Nie chodzi nawet o sam Covid-19 czy 22! Wiadomo, że kwestie medyczne nie mają z tym nic wspólnego. Chodzi o to, że być może oczekujesz zakończenia „pandemii”, „szczepień”, segregacji sanitarnej i całego tego syfu, a NADAL robisz to samo? Właśnie dlatego, to się nie zakończy NIGDY! Bardziej optymistycznie, może kiedyś… O ile TWOJE dzieci nie zostaną niewolnikami, bo patrzą na Ciebie i będą pokornie naśladowały starszych. Czy dostrzegasz ten absurd?! Słychać czasem takie, wydawałoby się, logiczne tłumaczenia: „No, bo przecież nie mogę walczyć z jakimś urzędasem, skoro brakuje mi czasu.” „Mam nie odwiedzić w szpitalu chorej matki, z powodu braku maseczki?” „Powinnam odpuścić wizytę u lekarza, na którą czekałam pół roku?”

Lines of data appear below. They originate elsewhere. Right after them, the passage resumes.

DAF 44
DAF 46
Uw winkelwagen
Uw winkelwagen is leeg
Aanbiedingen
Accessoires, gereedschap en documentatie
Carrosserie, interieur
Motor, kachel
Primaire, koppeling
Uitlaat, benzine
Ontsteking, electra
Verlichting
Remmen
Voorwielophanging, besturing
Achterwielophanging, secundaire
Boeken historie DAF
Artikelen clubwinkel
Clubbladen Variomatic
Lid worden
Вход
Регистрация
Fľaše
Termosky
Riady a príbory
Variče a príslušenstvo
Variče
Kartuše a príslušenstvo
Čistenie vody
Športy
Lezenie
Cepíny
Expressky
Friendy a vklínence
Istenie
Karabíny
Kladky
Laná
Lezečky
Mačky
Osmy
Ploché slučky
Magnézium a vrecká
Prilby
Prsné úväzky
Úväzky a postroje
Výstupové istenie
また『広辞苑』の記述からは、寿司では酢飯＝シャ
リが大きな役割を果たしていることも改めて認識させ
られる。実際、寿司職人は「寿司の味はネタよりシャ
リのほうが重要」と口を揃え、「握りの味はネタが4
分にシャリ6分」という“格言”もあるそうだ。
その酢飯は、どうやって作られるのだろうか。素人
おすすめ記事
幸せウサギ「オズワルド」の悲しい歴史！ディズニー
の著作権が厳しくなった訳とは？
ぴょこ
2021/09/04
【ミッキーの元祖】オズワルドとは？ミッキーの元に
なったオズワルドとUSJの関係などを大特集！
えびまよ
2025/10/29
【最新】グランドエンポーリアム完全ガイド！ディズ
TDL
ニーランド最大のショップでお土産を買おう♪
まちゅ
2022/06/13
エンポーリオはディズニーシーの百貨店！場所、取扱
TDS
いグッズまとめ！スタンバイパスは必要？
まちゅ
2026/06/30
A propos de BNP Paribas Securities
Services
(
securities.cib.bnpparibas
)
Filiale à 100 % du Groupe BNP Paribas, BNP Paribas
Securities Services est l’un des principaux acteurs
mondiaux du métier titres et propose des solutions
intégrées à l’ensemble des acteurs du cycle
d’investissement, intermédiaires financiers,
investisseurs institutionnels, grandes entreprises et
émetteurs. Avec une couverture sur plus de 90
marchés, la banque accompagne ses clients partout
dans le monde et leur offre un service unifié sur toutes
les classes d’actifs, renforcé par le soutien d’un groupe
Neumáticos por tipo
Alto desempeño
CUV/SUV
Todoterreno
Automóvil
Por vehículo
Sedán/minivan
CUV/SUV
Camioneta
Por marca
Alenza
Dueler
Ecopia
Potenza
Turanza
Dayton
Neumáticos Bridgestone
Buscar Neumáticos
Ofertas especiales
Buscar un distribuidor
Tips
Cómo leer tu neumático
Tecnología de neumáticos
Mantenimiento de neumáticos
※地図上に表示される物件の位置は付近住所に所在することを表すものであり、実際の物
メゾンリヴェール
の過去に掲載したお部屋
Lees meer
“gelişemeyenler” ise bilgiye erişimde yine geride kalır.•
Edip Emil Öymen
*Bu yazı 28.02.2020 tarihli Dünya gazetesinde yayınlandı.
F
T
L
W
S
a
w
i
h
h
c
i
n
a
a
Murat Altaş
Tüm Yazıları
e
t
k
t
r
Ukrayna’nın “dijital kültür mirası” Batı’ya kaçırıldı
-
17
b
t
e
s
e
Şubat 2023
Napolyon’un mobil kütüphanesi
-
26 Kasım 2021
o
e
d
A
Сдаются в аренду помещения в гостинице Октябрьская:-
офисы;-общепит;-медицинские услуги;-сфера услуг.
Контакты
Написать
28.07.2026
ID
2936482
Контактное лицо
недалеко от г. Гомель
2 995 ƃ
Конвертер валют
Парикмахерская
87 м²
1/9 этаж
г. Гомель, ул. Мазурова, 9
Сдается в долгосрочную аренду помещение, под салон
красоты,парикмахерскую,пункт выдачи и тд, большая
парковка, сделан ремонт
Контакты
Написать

Brzmi dobrze? Wiarygodnie? To prawda, że tak wygląda codzienność. Czyżby? A ILE RAZY spróbowałeś, czy spróbowałaś powiedzieć WYSTARCZY! Wydrukować „gotowca” ze strony Grzegorza Płaczka, czy innego miejsca w sieci, gdzie prawnicy przygotowali stosowny dokument? Poprosić, żeby bandyci podpisali, że odmawiają świadczenia, albo że nie wpuszczą Cię na oddział, Z POWODU BRAKU MASKI? Wiem, co piszę, bo kilka razy walczyłem z tym szaleństwem. Fakt, że raz zostałem pokonany i nie wpuszczony na umówione badanie. To są koszty. Być może zdrowotne, innym razem finansowe, czy emocjonalne. Czasem odbiją się na Tobie, innym razem na kimś bliskim. To trudne. Ale jak inaczej wyobrażasz sobie, że wygramy z Systemem? Nie musisz się od razu bić z policją, która zresztą też ma już po dziurki w nosie tych idiotyzmów. Zresztą, sto wyroków po 24 października 2020, pokazuje KTO MIAŁ RACJĘ! Teraz jeszcze zapłacą odszkodowania. Z WŁASNIEJ KIESZENI… Czy więc tak trudno jest zadać pytanie, być może nagrać jakąś odmowę telefonem komórkowym, albo złożyć pismo? Naprawdę, to aż tak wiele? Jeżeli trzeba będzie walczyć w sądzie, zostaniesz skazany! NA WYGRANĄ! Nie ma wyroku, który by się utrzymał w drugiej instancji, w żadnej z podobnych spraw. Oni też doskonale wiedzą, że TO JEST BEZPRAWIE. Tyle, że testują, jak długo wytrzymamy i jak daleko można się posunąć. Kiedy powiemy zdecydowane NIE, opresja się skończy. Podobnie, jak przepadła ustawa Hoca, „bezkarność plus” i kilka innych bandyckich pomysłów. Problem jest tylko jeden. Wciąż ten sam. Ty również musisz zdjąć kaganiec i powiedzieć DOŚĆ!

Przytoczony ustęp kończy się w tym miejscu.